When we first met, there was an instant connection. It was something I hadn’t felt in years. I was seen and known by an equal: a fellow survivor of public, postpartum, sneeze-induced bathroom breaks.

But I was hesitant. Was I ready for this? Did I actually know how to connect with another human being for whom kindergarten was a distant memory? I felt like I needed some literature on the topic.
As I emerged friendless from those first few months with a new baby, I was taken back to my own childhood years on the playground, spent with my nose in a book and terrified of attempting to make connections that were bound to misfire.

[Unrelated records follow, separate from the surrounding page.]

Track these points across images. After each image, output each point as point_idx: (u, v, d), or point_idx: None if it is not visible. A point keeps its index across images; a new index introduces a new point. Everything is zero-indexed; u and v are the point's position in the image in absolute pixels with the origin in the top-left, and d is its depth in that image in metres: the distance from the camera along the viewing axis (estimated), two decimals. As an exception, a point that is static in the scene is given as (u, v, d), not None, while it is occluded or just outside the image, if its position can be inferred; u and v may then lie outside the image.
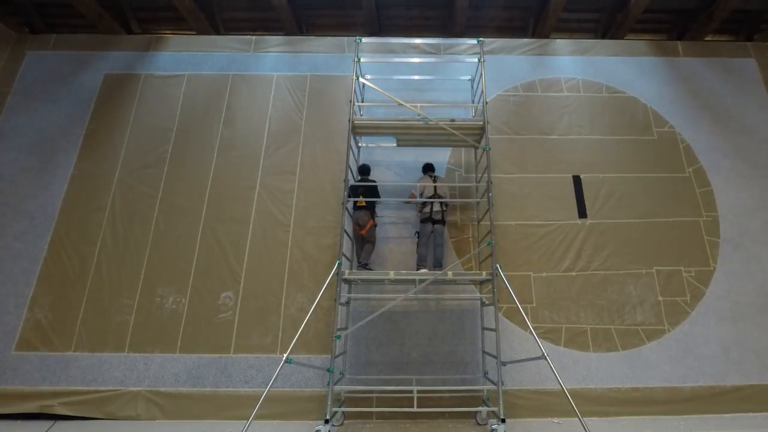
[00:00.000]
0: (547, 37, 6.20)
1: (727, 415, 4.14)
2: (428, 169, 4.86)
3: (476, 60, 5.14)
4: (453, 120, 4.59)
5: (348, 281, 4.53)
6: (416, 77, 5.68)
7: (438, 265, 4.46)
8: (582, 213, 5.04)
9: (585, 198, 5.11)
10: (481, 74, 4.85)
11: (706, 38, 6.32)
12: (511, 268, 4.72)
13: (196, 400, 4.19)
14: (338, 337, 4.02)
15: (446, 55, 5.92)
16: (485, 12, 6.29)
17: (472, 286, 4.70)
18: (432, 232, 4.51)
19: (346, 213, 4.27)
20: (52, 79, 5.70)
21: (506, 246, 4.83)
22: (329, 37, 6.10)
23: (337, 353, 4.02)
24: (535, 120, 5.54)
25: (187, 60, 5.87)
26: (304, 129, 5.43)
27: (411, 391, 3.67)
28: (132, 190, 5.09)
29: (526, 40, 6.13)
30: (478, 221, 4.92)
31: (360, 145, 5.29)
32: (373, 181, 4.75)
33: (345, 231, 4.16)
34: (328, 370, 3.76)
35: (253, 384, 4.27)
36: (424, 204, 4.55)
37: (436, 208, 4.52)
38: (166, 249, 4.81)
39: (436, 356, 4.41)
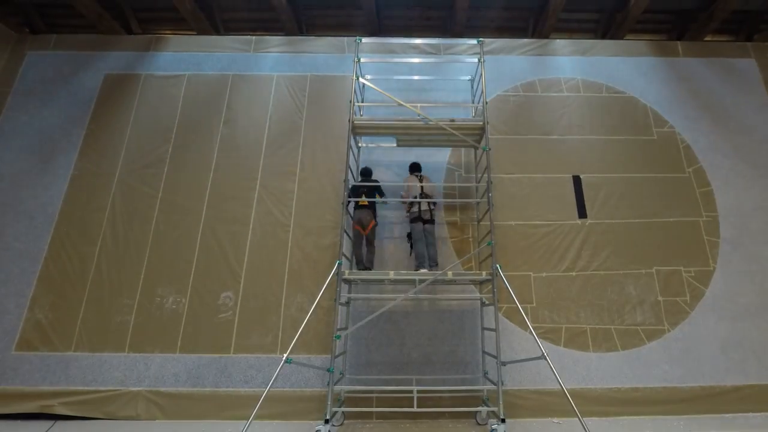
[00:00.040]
0: (547, 37, 6.20)
1: (727, 415, 4.14)
2: (415, 168, 4.86)
3: (476, 60, 5.14)
4: (453, 120, 4.59)
5: (348, 281, 4.53)
6: (416, 77, 5.68)
7: (434, 263, 4.47)
8: (582, 213, 5.04)
9: (585, 198, 5.11)
10: (481, 74, 4.85)
11: (706, 38, 6.32)
12: (511, 268, 4.72)
13: (196, 400, 4.19)
14: (338, 337, 4.02)
15: (446, 56, 5.92)
16: (485, 12, 6.29)
17: (472, 286, 4.71)
18: (423, 230, 4.51)
19: (347, 213, 4.27)
20: (52, 79, 5.70)
21: (506, 246, 4.83)
22: (329, 38, 6.11)
23: (337, 353, 4.03)
24: (535, 120, 5.54)
25: (187, 60, 5.88)
26: (304, 129, 5.43)
27: (411, 391, 3.67)
28: (132, 190, 5.09)
29: (526, 40, 6.13)
30: (478, 221, 4.92)
31: (360, 145, 5.29)
32: (376, 181, 4.76)
33: (345, 231, 4.17)
34: (328, 370, 3.76)
35: (253, 384, 4.27)
36: (411, 204, 4.56)
37: (424, 207, 4.51)
38: (166, 249, 4.81)
39: (436, 356, 4.41)
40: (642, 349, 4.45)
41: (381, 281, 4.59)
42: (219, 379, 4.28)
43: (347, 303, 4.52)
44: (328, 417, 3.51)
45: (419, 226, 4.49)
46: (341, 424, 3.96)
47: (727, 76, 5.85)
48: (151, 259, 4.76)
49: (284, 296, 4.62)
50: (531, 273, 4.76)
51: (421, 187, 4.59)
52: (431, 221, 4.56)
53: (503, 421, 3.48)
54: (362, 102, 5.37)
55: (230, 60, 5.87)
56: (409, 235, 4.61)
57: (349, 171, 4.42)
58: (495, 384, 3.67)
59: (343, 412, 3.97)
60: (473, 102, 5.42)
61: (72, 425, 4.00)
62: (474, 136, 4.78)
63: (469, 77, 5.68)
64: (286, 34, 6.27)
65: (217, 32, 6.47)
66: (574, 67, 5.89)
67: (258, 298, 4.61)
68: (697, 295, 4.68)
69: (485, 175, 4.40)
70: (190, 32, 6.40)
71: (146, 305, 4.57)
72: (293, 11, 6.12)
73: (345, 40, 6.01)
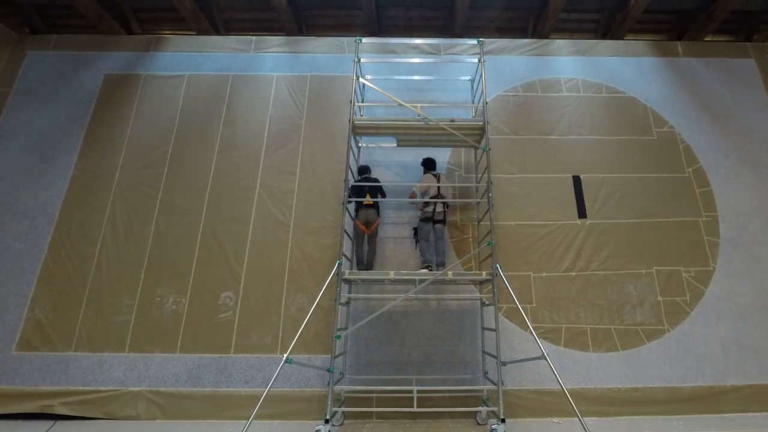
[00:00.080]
0: (547, 37, 6.21)
1: (727, 415, 4.14)
2: (430, 166, 4.81)
3: (476, 60, 5.14)
4: (453, 120, 4.60)
5: (348, 281, 4.53)
6: (416, 77, 5.67)
7: (441, 263, 4.46)
8: (582, 213, 5.04)
9: (585, 198, 5.11)
10: (481, 74, 4.85)
11: (706, 38, 6.32)
12: (511, 268, 4.72)
13: (196, 400, 4.19)
14: (338, 337, 4.02)
15: (446, 56, 5.92)
16: (485, 12, 6.29)
17: (472, 286, 4.71)
18: (432, 230, 4.50)
19: (347, 213, 4.27)
20: (52, 79, 5.70)
21: (506, 246, 4.84)
22: (329, 38, 6.11)
23: (337, 353, 4.03)
24: (535, 120, 5.54)
25: (187, 60, 5.88)
26: (304, 129, 5.43)
27: (411, 391, 3.67)
28: (132, 191, 5.09)
29: (526, 40, 6.13)
30: (478, 221, 4.92)
31: (360, 145, 5.29)
32: (377, 180, 4.76)
33: (345, 231, 4.17)
34: (328, 370, 3.76)
35: (253, 384, 4.27)
36: (426, 204, 4.54)
37: (439, 208, 4.50)
38: (166, 249, 4.81)
39: (436, 356, 4.41)
40: (642, 349, 4.45)
41: (381, 281, 4.59)
42: (219, 379, 4.28)
43: (347, 303, 4.52)
44: (328, 417, 3.51)
45: (428, 225, 4.47)
46: (341, 424, 3.96)
47: (727, 76, 5.85)
48: (151, 259, 4.76)
49: (284, 296, 4.62)
50: (531, 273, 4.76)
51: (438, 187, 4.55)
52: (442, 221, 4.55)
53: (503, 421, 3.48)
54: (362, 102, 5.38)
55: (230, 60, 5.87)
56: (416, 231, 4.60)
57: (349, 171, 4.42)
58: (495, 384, 3.68)
59: (343, 412, 3.97)
60: (473, 102, 5.42)
61: (72, 425, 4.00)
62: (474, 136, 4.78)
63: (469, 77, 5.68)
64: (286, 35, 6.27)
65: (217, 32, 6.47)
66: (574, 67, 5.90)
67: (258, 298, 4.61)
68: (697, 295, 4.68)
69: (485, 175, 4.40)
70: (190, 32, 6.40)
71: (146, 305, 4.57)
72: (293, 11, 6.13)
73: (345, 40, 6.01)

The first time we arranged to get coffee together, I was up in the wee hours of the morning trying to pick the perfect outfit. Arrive too put-together and I would look like I tried too hard to pretend motherhood is a breeze. But arrive too messy and I would look like my standards were dismally low. (Of course, this is true, but it’s not a first date sort of revelation.) I wrestled with what details of my life to share. What do adults even talk about in public, I wondered? Hopefully, conversations about baby bowel movements and our favorite season of FRIENDS would be enough.

And I guess it was. Five years later, this mama remains one of my closest friends, a sister and comrade in the daily battles we wage against our tiny, tyrannical roommates.

Making friends as an adult is somehow immensely more difficult than it ever was as an awkward child. But at least now, I’m not afraid to air my dirty laundry. Mostly because our house doesn’t have an actual laundry room. But my friends don’t judge me for that, either.